Fannie Mae also predicts that single-family housing starts will hit a post-recession high of 1 million in 2021. But I believe that Fannie Mae’s upbeat forecast is a pipe-dream as the ground reality in the U.S. housing market suggests otherwise.
There have been several signs of a crack in the U.S. housing market of late. Housing starts have been growing at a patchy pace, while sales of both new and existing homes have been swaying between positive and negative territory.
The weakness in the U.S. housing market reared its ugly head once again last month as sales of existing homes fell 1.7% in November, clocking a seasonally-adjusted annual rate of 5.35 million units. This missed economists’ expectations of a smaller decline of just 0.2% to 5.44 million units. What’s more, October’s number was also revised downward to a pace of 5.44 million units.
The drop in existing home sales might seem a tad surprising at first considering that mortgage rates are still very close to historic lows.
So, why is the U.S. housing market not able to string together consistent gains? The answer is pretty simple – consumers are being priced out of the market as values surge.
The median price of existing homes was up 5.4% annually during November. This was the 93rd month of consecutive annual home price gains. This price increase can be attributed to a lack of housing supply. The National Association of Realtors reports that the supply of homes on the market slipped 5.7% annually in November.
What’s more, there are just 3.7 months of inventory on the market right now. This is far below the ideal supply level of six to seven months.

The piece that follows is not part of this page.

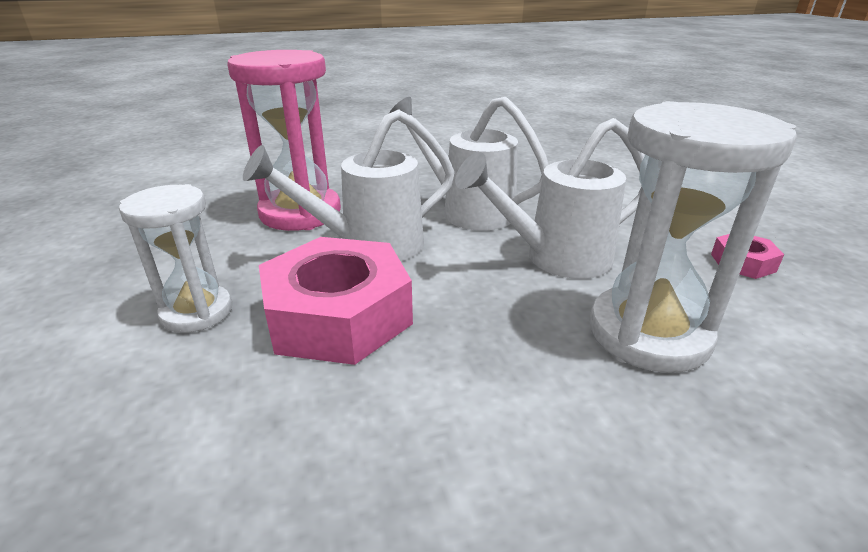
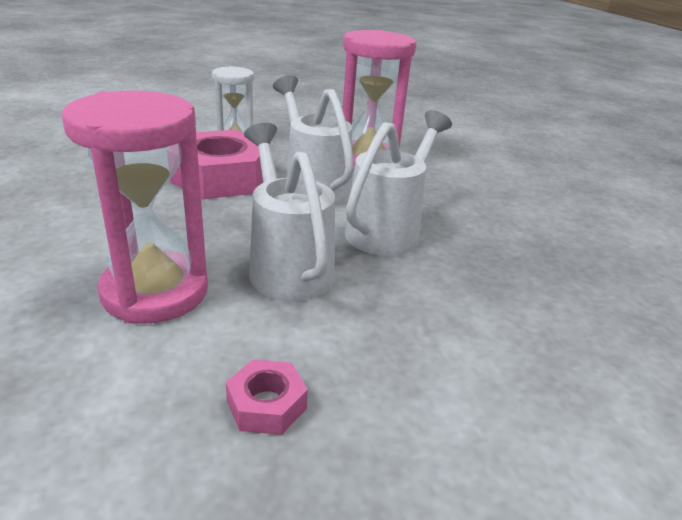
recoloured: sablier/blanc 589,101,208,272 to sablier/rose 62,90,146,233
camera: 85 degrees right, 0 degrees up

The bad news for the U.S. housing market is that housing permits have actually declined so far this year.
This demand-supply gap is likely to persist next year, keeping potential buyers on the sidelines and knocking the wind out of the market.
The biggest reason why buyers might be unwilling to commit to buying a house next year is because of weak wage growth. Not surprisingly, mortgage applications for the week ending Dec. 13 were down 5% over the preceding week, according to the Mortgage Bankers Association.
This dip in mortgage applications while rates are so low is a negative sign for the housing market. Looking ahead, the problem could become more severe as consumer confidence continues to wane.
There’s a good chance that consumer confidence could tumble further in 2020 on the back of planned workforce reductions. According to CNBC’s Global CFO Council survey for Q4 2019, 60% of the CFOs in the U.S. expect to lower their companies’ headcount.
All of this presents a challenge for the U.S. housing market that’s already struggling on the back of weak supply, rising prices, and weakening affordability . Of course, banks are planning to loosen lending rules next year to prop up home sales, but history tells us that doing so could eventually lead us to the next U.S. housing market crash. So, don’t be surprised to see Fannie Mae’s 2020 forecast fall flat on its face.